DIRECTIVE A —
Duplicate the records word for word, starting at their first line and ending after the line that contains "List each element's".
--- start of TEXT TO READ ---
2. Description of Related Art

Reusable storage containers are known. One common type of reusable storage containers is fabricated from molded plastic in the form of an open-top box with a molded plastic lid. Such containers come in a variety of styles and colors.

One problem associated with currently available reusable storage containers relates to their single layer or single polymeric component structure. Specifically, it is desirable that the inner and outer surfaces of a reusable polymeric storage container be resistant to cracking and shattering (i.e., have high impact strength) so that they provide an appropriate aesthetic appearance, which is desired by consumers. However, reusable storage containers must also have sufficient structural integrity. Therefore, the single material chosen to fabricate the container must possess a high stiffness coefficient or characteristic in addition to high impact strength.

The problem arises from the competing characteristics of high impact strength and high stiffness. Specifically, commodity materials, such as polyethylenes, polypropylenes and polystyrenes, typically meet only one of these criteria. For example, low density polyethylene (LDPE) and linear low density polyethylene (LLDPE) are noted for their high impact strength, but these materials do not provide sufficient stiffness at moderate thicknesses. Consequently, if these high impact strength commodity materials are used to manufacture reusable storage containers, the container must be fabricated with a sufficient thickness to provide the requisite stiffness or structural integrity, which increases the container weight and cost of fabrication. Accordingly, such single layer containers comprising high impact strength commodity material are undesirable because consumers prefer a low cost, lightweight container.

Commodity polymeric materials that provide high stiffness such as high density polyethylene (HDPE) can be used to fabricate reusable storage containers with a relatively thin wall thickness, which results in a low cost, lightweight container. However, high stiffness commodity materials are susceptible to scratching and cracking. Further, high stiffness commodity materials such as high density polyethylene have a relatively hard feel. Accordingly, such single layer containers comprising high stiffness commodity materials are undesirable because consumers prefer aesthetically appealing containers (that do not scratch or crack easily) having a soft feel.

To solve the problem of the competing requirements of high impact strength/soft feel and high stiffness, the use of high performance engineering resins such as nylons and polycarbonates has been proposed. However, the material costs of high performance resins are substantially higher than the various polyethylenes, polypropylenes, and polystyrenes that are readily available and known as “commodity” resins. Thus, the use of high performance engineering resins would substantially increase the cost of a reusable storage container, which would adversely affect the price point and competitiveness of such a product.
--- end of TEXT TO READ ---
DIRECTIVE B —
From the text on reusable storage containers, write out the passage that begins at the words "To solve the" and ends after "such a product.", keeping it unchanged.
--- start of DATASET RECORDS ---
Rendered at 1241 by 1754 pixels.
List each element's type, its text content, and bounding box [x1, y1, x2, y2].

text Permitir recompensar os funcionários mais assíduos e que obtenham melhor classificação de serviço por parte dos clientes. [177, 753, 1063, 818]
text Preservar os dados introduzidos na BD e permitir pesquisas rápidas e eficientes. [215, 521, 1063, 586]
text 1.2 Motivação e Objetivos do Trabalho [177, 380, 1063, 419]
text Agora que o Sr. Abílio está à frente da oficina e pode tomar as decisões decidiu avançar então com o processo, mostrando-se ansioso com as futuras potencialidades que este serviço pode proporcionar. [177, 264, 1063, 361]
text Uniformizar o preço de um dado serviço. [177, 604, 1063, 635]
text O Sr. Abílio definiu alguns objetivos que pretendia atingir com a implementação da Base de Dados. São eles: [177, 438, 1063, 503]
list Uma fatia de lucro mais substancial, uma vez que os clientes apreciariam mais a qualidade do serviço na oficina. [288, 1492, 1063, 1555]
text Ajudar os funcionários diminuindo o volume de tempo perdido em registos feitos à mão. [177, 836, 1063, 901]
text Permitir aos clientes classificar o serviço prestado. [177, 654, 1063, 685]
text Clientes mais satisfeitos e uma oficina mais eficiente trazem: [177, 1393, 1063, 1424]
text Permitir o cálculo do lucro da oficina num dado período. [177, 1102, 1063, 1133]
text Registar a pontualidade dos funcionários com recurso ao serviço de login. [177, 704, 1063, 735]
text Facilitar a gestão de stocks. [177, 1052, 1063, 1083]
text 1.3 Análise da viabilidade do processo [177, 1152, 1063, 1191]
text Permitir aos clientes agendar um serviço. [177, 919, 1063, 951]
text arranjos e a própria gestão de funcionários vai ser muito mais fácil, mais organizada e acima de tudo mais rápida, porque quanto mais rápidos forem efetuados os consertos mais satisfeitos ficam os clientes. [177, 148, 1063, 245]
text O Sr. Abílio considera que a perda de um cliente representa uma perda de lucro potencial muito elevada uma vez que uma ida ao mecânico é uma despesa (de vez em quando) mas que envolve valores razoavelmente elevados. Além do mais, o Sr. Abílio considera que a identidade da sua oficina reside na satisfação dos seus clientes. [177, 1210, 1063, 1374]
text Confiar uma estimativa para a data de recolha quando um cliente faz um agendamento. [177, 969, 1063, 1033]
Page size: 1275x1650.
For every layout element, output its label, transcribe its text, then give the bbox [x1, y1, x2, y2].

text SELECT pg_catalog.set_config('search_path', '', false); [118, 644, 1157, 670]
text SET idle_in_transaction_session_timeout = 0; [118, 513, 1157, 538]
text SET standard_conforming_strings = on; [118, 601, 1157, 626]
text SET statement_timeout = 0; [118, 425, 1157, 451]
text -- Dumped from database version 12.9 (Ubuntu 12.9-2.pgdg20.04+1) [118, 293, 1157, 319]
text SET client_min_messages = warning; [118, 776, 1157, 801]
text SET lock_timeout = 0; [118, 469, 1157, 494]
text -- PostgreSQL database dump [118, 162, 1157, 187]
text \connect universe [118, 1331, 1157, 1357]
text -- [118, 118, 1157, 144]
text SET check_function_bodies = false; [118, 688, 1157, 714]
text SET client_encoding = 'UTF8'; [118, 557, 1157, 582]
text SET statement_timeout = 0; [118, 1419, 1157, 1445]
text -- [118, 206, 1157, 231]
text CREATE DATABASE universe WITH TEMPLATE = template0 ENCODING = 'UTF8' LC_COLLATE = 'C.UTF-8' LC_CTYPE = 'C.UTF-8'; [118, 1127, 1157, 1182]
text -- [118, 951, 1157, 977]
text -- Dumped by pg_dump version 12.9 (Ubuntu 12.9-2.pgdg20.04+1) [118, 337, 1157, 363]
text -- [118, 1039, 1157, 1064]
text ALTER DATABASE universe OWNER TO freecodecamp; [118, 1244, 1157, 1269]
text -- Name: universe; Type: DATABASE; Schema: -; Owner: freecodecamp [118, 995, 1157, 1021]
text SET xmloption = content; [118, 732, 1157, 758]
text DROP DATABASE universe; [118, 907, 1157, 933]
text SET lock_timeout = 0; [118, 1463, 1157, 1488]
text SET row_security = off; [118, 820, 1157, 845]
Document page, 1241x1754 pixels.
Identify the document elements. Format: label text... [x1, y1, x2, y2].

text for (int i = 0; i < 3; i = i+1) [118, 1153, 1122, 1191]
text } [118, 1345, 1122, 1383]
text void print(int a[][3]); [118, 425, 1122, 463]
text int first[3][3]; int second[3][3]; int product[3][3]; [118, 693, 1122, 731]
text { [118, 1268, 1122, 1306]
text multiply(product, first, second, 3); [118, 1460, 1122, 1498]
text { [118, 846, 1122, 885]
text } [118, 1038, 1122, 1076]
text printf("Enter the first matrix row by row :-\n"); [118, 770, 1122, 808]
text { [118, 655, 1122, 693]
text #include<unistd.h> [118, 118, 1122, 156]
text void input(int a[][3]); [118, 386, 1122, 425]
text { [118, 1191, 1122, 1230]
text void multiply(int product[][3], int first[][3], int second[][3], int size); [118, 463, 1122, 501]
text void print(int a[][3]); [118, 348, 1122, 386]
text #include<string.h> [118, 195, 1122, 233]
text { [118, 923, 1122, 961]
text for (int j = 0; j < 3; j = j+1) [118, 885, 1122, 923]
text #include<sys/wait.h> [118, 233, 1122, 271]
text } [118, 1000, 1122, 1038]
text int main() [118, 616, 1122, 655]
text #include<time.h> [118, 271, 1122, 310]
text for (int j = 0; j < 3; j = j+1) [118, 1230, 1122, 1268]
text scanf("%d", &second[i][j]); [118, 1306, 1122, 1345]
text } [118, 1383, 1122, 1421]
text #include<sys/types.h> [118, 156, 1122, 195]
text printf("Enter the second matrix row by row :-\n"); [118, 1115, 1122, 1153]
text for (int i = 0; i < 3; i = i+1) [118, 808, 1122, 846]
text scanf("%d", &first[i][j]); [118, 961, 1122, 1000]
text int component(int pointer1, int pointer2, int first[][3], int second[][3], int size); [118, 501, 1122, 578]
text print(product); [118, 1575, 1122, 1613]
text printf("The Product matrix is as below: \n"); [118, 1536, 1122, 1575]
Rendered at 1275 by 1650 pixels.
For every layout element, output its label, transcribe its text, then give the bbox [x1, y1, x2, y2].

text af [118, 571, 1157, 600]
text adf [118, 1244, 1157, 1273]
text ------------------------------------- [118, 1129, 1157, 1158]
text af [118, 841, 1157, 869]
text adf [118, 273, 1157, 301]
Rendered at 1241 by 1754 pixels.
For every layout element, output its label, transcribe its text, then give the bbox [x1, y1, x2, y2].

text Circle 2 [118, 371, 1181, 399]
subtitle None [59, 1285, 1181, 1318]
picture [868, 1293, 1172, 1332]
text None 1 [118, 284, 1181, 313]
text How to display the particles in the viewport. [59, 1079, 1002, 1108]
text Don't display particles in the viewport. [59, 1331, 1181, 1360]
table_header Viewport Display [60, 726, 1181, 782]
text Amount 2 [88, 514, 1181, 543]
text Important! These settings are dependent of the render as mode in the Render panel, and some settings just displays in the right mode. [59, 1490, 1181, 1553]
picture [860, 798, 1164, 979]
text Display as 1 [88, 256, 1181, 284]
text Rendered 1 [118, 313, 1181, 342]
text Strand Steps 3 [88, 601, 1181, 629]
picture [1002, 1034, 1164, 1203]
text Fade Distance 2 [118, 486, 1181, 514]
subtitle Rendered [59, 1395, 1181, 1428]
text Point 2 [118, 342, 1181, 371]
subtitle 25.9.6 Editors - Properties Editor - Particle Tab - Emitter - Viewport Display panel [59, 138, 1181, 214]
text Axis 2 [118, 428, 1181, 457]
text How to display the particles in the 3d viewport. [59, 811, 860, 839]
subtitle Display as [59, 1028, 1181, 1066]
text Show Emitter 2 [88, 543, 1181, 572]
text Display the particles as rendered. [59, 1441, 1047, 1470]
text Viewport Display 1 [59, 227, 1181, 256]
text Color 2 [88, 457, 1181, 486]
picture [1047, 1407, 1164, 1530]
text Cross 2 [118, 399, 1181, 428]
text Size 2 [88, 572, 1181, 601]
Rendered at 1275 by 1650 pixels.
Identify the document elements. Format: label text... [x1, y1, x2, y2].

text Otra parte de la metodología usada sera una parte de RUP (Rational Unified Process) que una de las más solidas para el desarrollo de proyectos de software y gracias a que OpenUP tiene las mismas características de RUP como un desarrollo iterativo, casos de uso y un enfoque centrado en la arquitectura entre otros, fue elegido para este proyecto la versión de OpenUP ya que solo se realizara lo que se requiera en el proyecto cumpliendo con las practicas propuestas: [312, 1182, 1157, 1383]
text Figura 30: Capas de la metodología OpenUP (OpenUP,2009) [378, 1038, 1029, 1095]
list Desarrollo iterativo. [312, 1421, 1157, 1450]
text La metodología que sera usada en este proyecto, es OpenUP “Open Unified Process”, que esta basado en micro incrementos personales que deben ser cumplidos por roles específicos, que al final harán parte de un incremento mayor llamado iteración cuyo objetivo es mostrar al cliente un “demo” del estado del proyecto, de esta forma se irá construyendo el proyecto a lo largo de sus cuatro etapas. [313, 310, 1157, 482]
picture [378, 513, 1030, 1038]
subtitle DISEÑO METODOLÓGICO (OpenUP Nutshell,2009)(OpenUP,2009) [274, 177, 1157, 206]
--- end of DATASET RECORDS ---
FULL SOLUTION A —
Rendered at 1241 by 1754 pixels.
List each element's type, its text content, and bounding box [x1, y1, x2, y2].

FULL SOLUTION B —
To solve the problem of the competing requirements of high impact strength/soft feel and high stiffness, the use of high performance engineering resins such as nylons and polycarbonates has been proposed. However, the material costs of high performance resins are substantially higher than the various polyethylenes, polypropylenes, and polystyrenes that are readily available and known as “commodity” resins. Thus, the use of high performance engineering resins would substantially increase the cost of a reusable storage container, which would adversely affect the price point and competitiveness of such a product.